Tourists quite commonly visit marvels as mightly as the Pyramids of Egypt, Margaret Visser observes, but come home really jolted by, and unable to forget, the Egyptian manner of pouring tea into a glass until it slops into the saucer. When eating and drinking we are particularly sensitive and vigilant and react to the slightest deviation from what we have learned to regard as proprieties."
Manners are not always restrictive. They also pressure people into behaving in predictable fashion: when we know what to do and expect, we can interact on occasions, relying upon the rules of politeness to deal with the apprehensions of meeting others, making decisions, conferring, parting and commemorating. Rituals are there, the writer assures us, to make difficult passage easier.

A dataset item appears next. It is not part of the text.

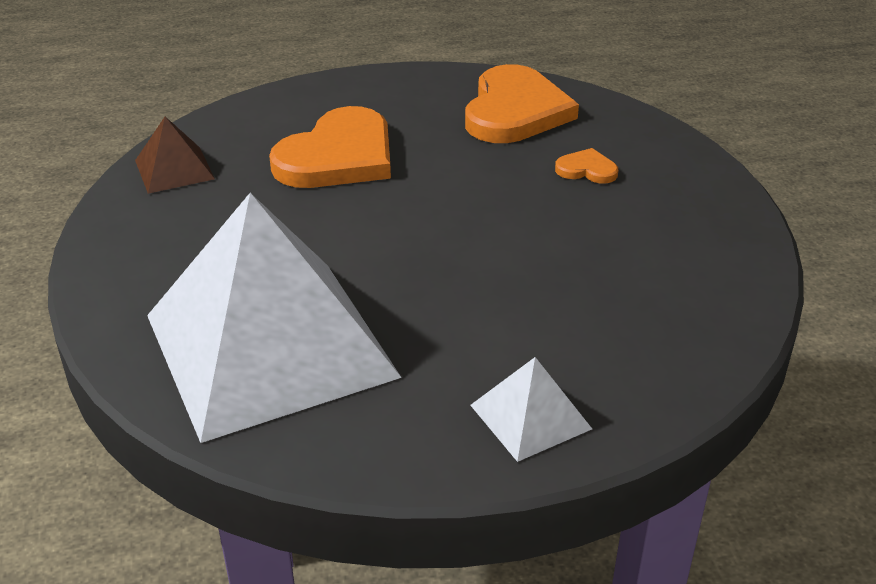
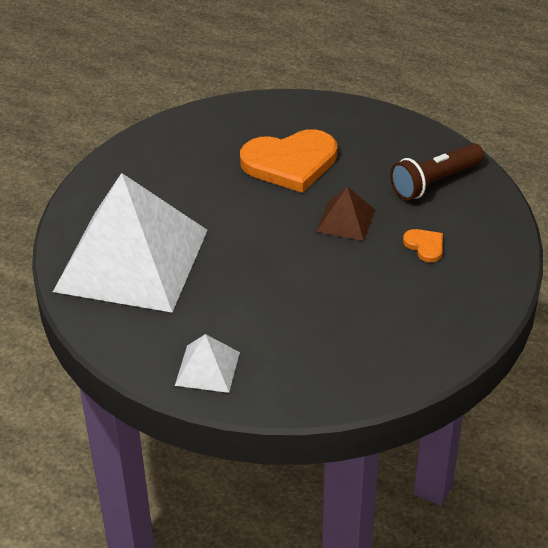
camera: 40 degrees right, 5 degrees up
brown pyramid [135,117,215,194] -> brown pyramid moved to [316,187,375,241]
orange heart [465,64,579,143] -> brown flashlight [390,143,484,200]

We have been programmed, the book makes clear, to congregate as families did during prehistoric times. The focus of nomadic life, the communal fire, has been replaced by gathering in the kitchen, an event that defined the necessity for communal affection to our present era. (One can wonder how hasty visits to the nearest fast-food restaurants will eventually replace human need for "gathering around the heart.")
Li Chi, the Chinese Book of Rites (compiled in the first century, A.D.) warned that "the ruin of states, the destruction of families, and the perishing of individuals are always preceded by their abandonment of the rules of propriety."
How Rude Are We?
(From The Rituals of Dinner)
Modern manners increasingly force us to be casual . . . Politeness, whether formal or informal, has always involved manipulating social distance. The kind of politeness that we call formality deliberately keeps people apart. Its purpose is partly to prevent prying and to slow down the process of familiarization in order to give each party time to appraise the other.
Modern society has more than enough devices for keeping people apart. We sleep in separate rooms, live and eat in separate quarters, move around within the closed doors of metal vehicles . . . When we meet, therefore, with the express purpose of socializing, we cannot afford to be distant.